[Opening Supplied material section]

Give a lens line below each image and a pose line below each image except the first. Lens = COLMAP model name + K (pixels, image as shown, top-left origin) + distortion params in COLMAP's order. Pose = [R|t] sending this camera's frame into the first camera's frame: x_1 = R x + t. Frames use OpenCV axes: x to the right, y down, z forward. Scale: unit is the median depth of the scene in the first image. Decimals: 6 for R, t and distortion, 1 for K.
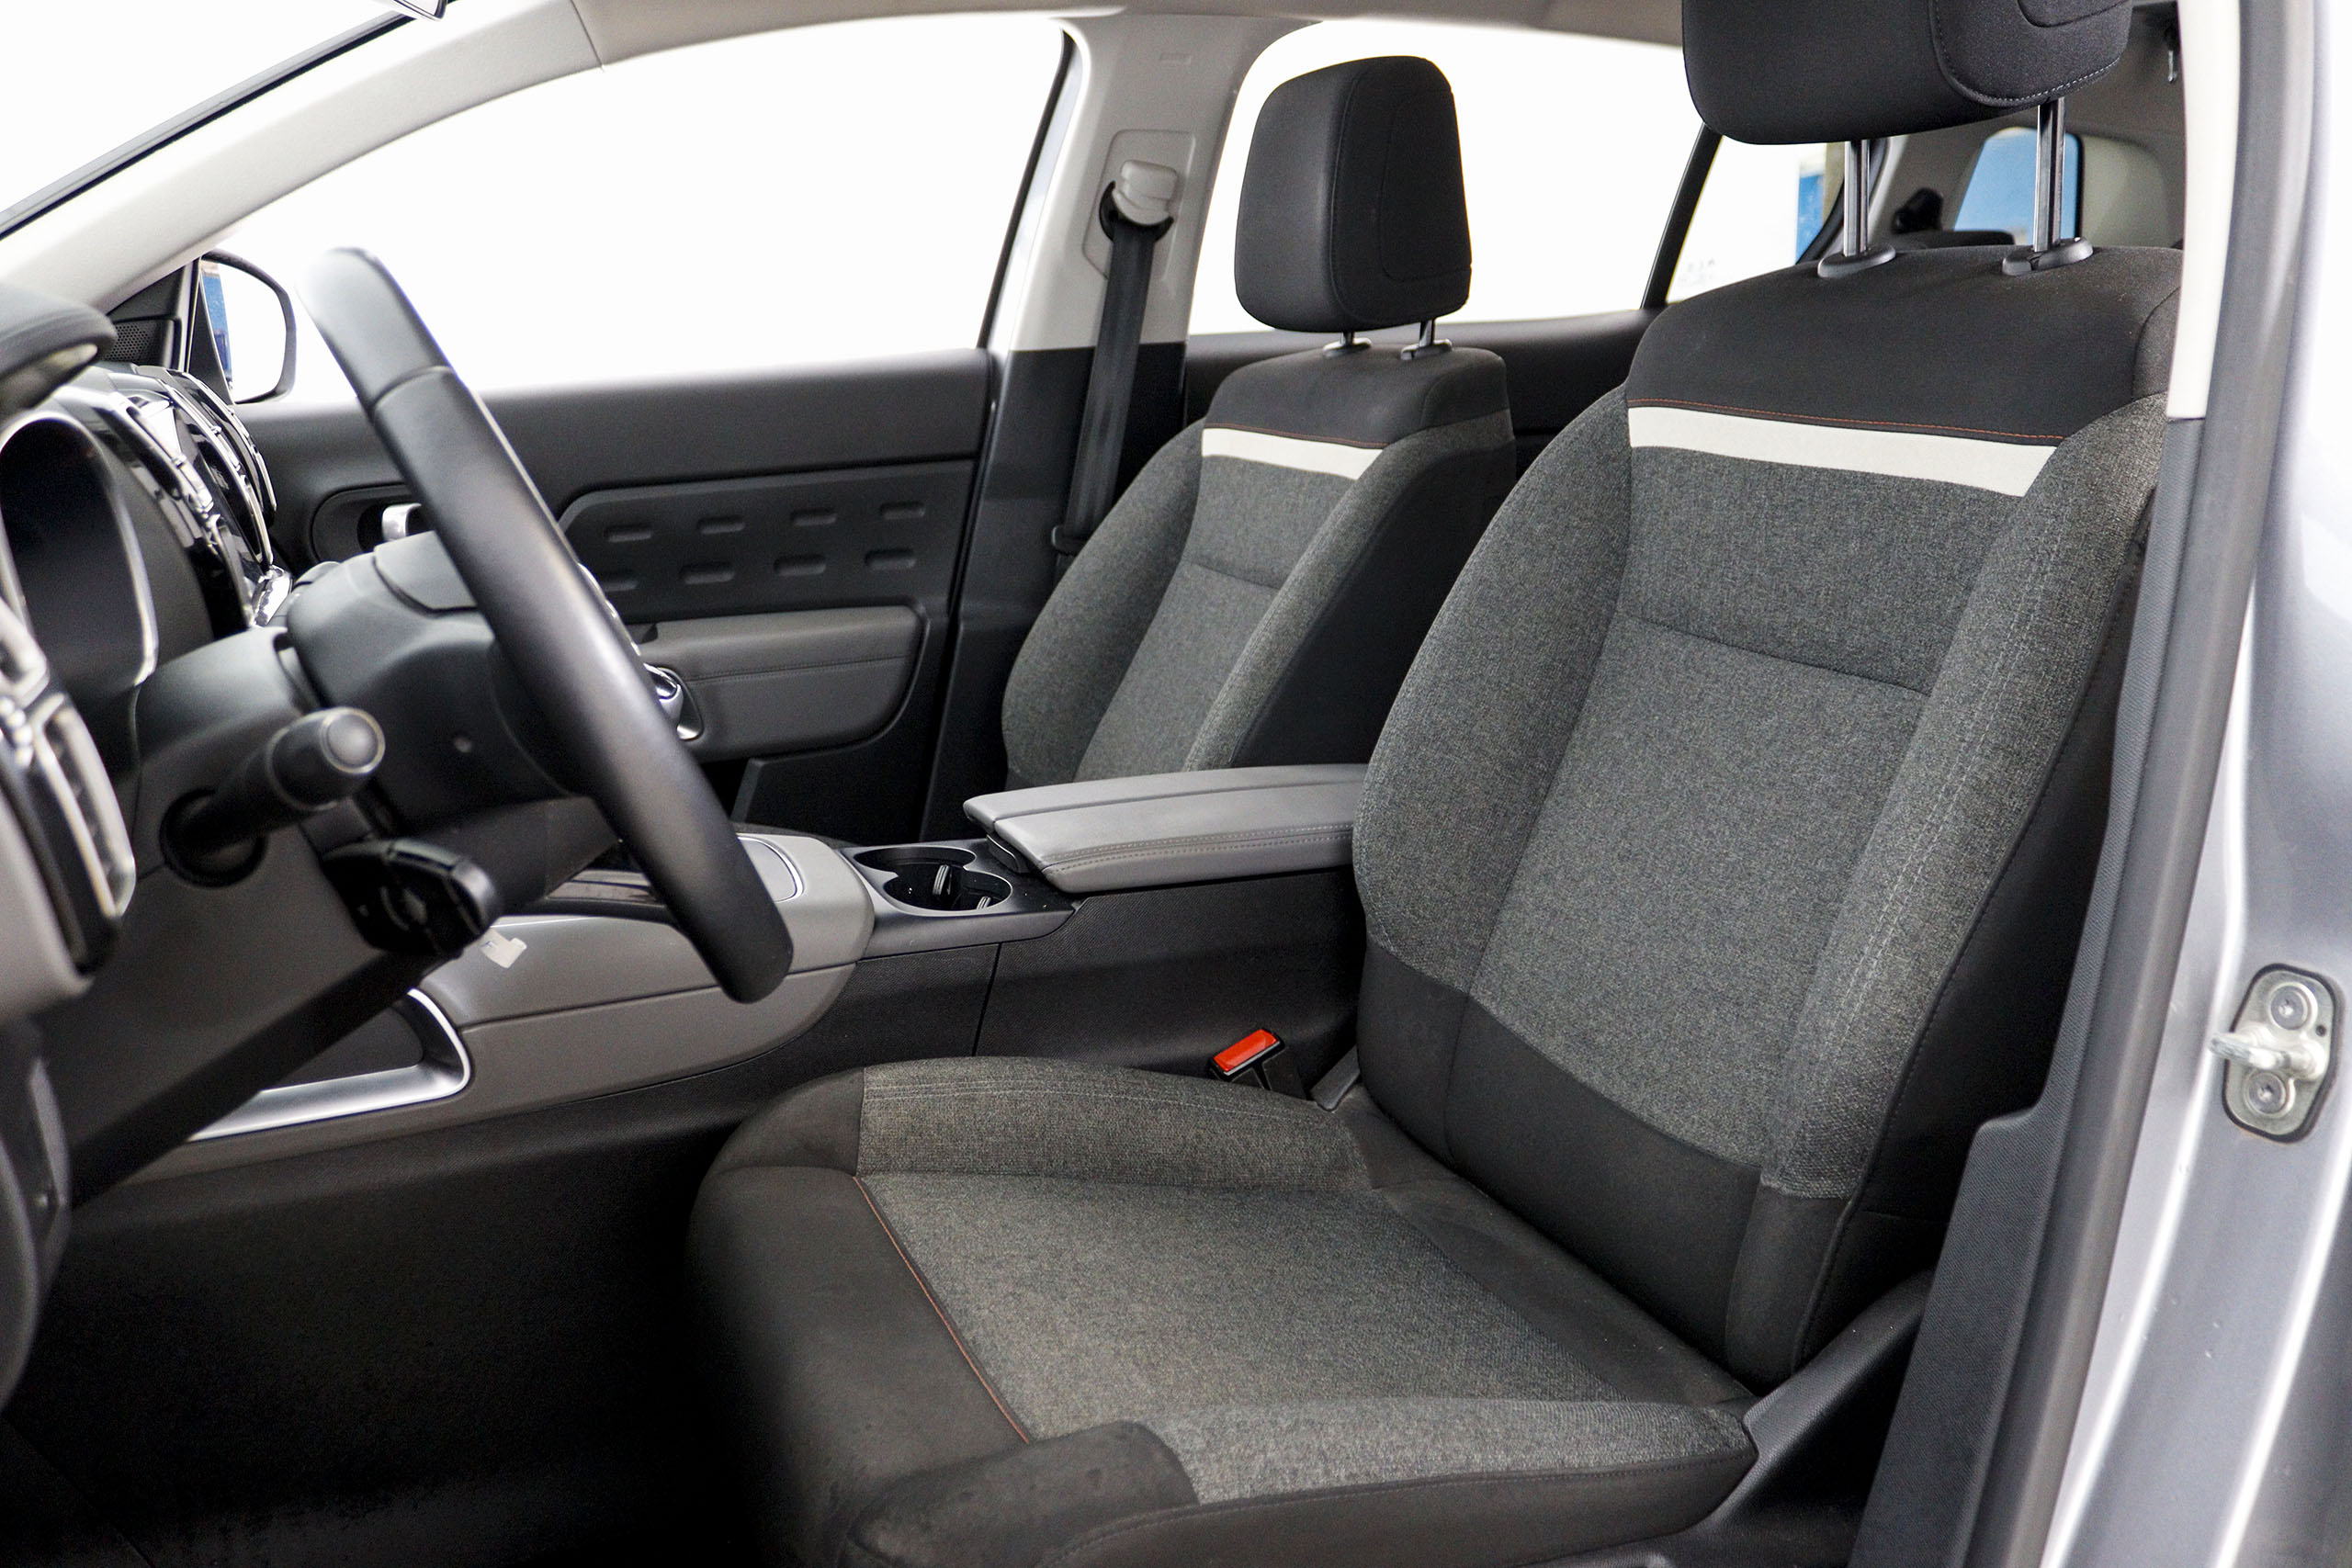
lens RADIAL K [[1934.6, 0, 1177.5], [0, 1934.6, 783.7], [0, 0, 1]] dist [-0.056648, 0.011821]
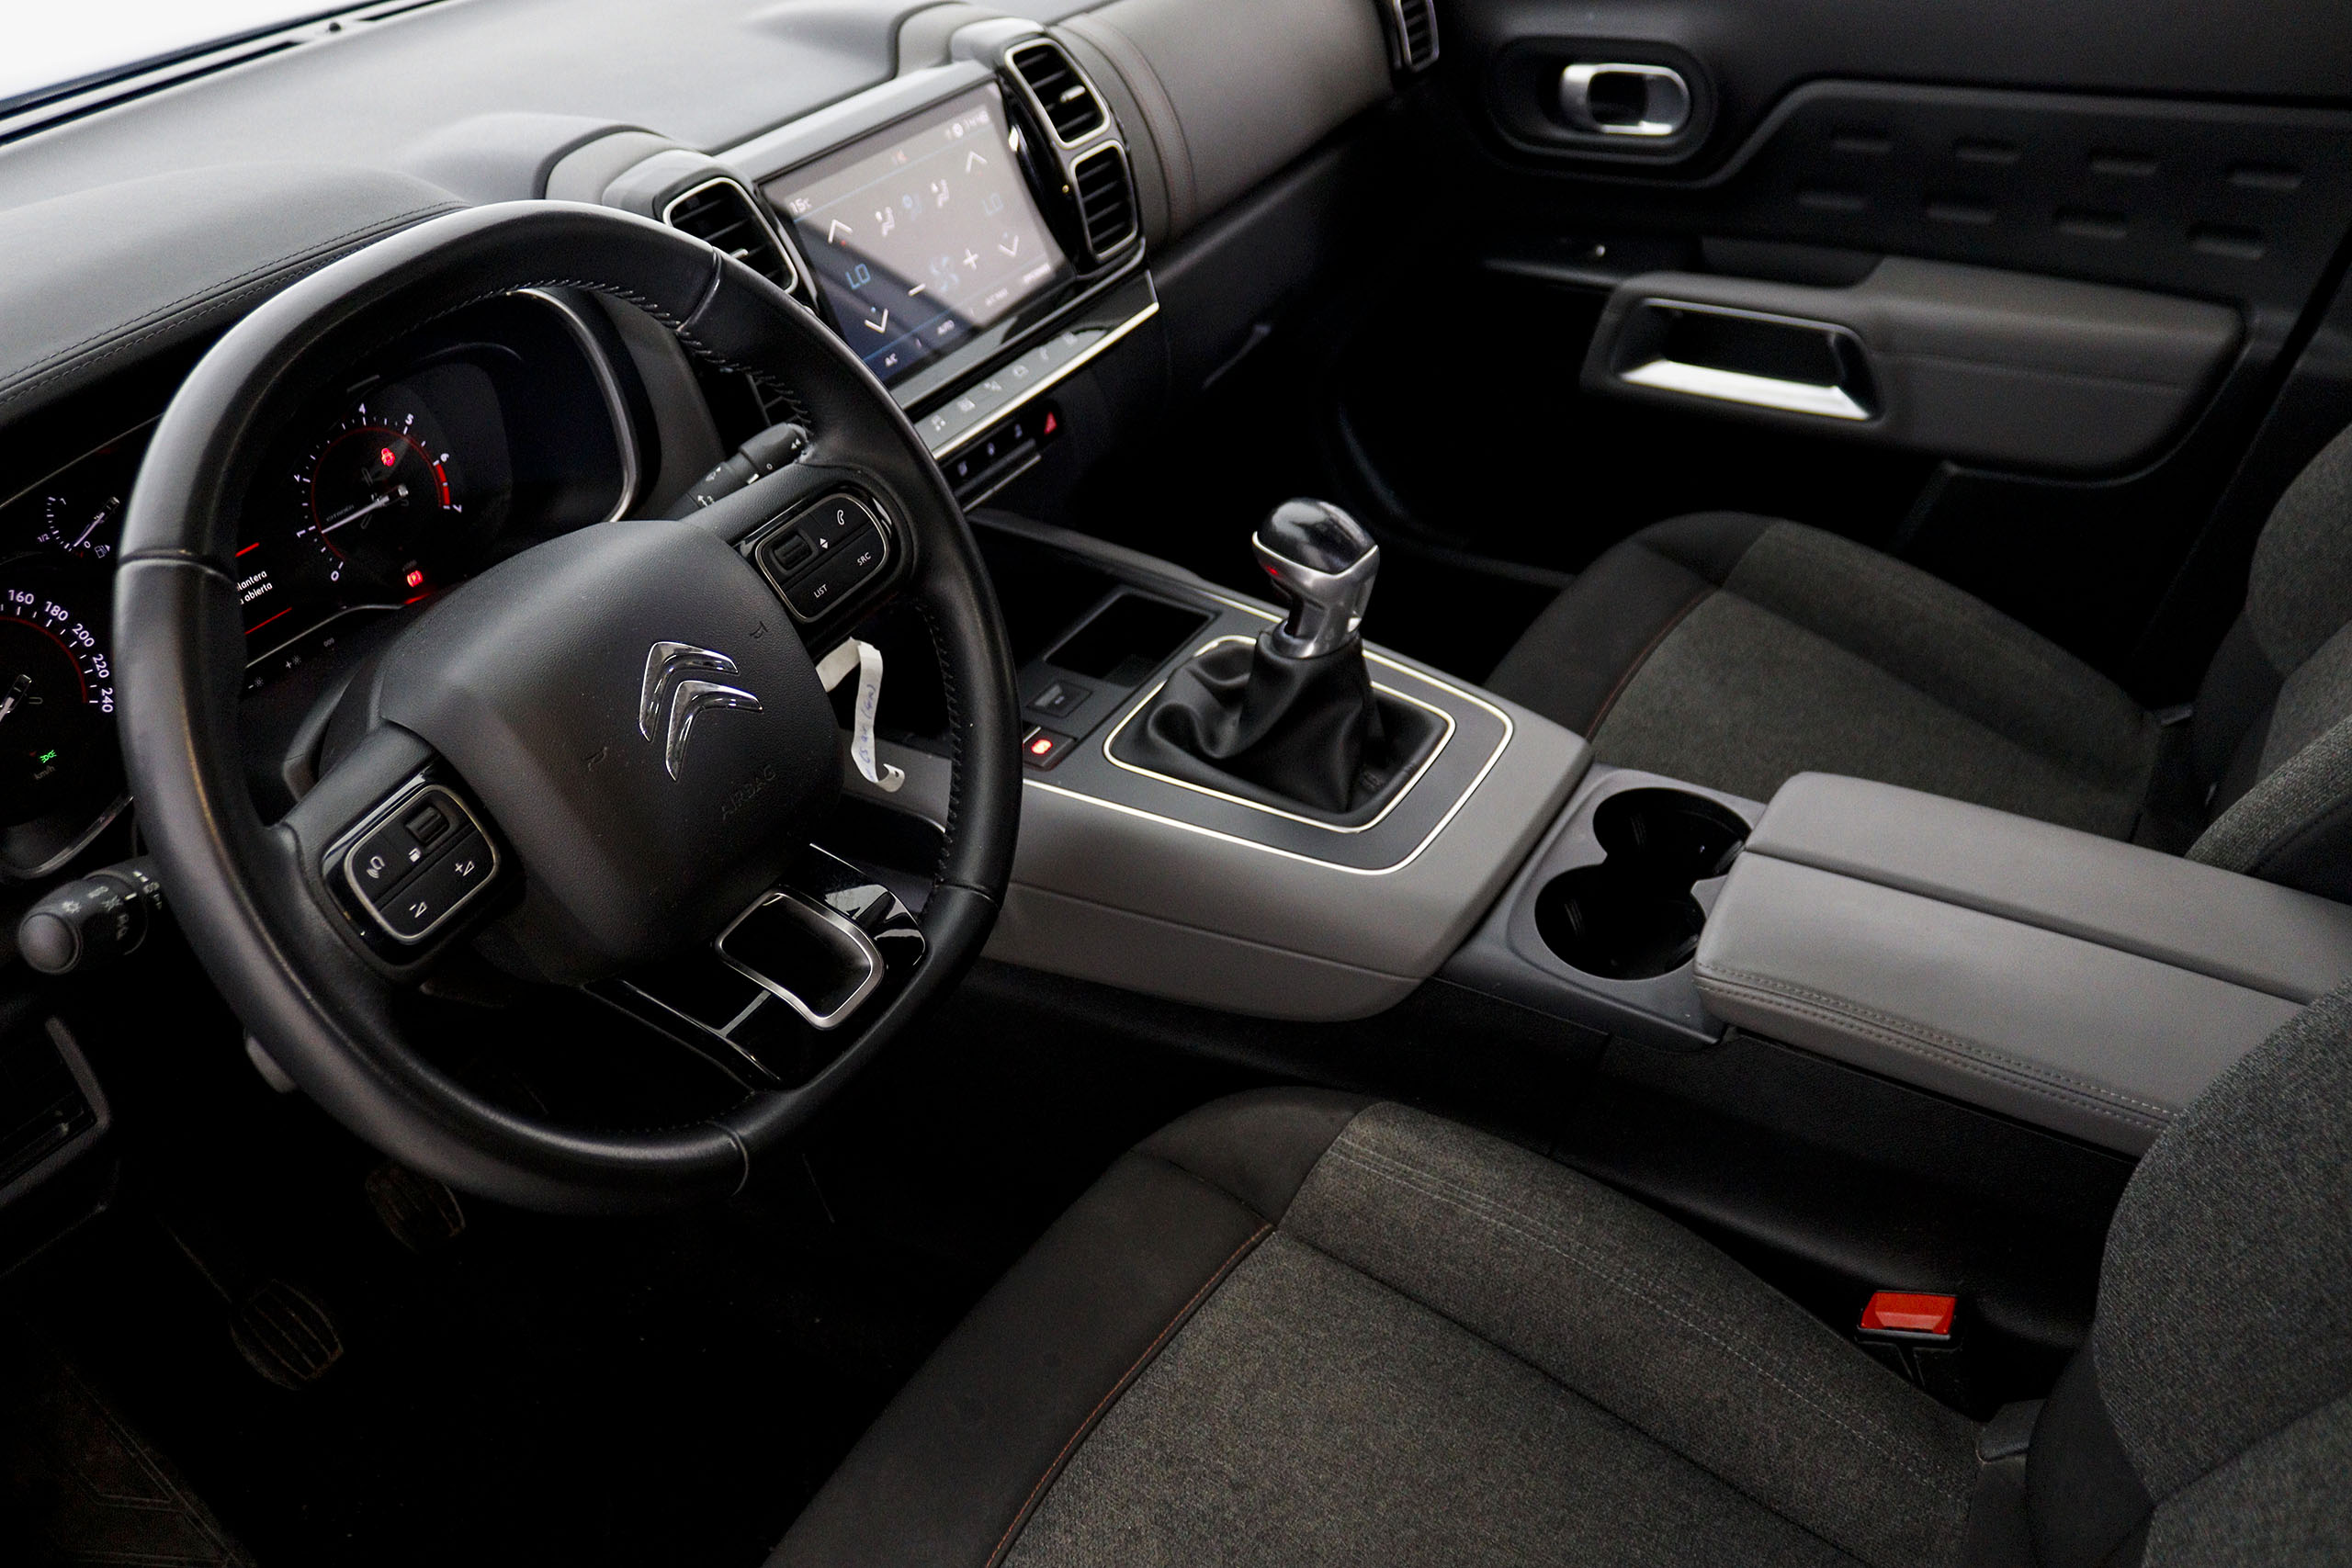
lens RADIAL K [[1934.6, 0, 1175.3], [0, 1934.6, 784.2], [0, 0, 1]] dist [-0.056648, 0.011821]
pose [[0.586333, 0.438675, -0.681012, 0.181187], [-0.131929, 0.881170, 0.454019, -0.210266], [0.799255, -0.176361, 0.574533, 0.296150]]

[Closing Supplied material section]

Work to complete - Exclude every picture and restate the listing word for word.

Result for this exercise -
Give a lens line below each image and a pose line below each image except the first. Lens = COLMAP model name + K (pixels, image as shown, top-left origin) + distortion params in COLMAP's order. Pose = [R|t] sending this camera's frame into the first camera's frame: x_1 = R x + t. Frames use OpenCV axes: x to the right, y down, z forward. Scale: unit is the median depth of the scene in the first image. Decimals: 6 for R, t and distortion, 1 for K.
lens RADIAL K [[1934.6, 0, 1177.5], [0, 1934.6, 783.7], [0, 0, 1]] dist [-0.056648, 0.011821]
lens RADIAL K [[1934.6, 0, 1175.3], [0, 1934.6, 784.2], [0, 0, 1]] dist [-0.056648, 0.011821]
pose [[0.586333, 0.438675, -0.681012, 0.181187], [-0.131929, 0.881170, 0.454019, -0.210266], [0.799255, -0.176361, 0.574533, 0.296150]]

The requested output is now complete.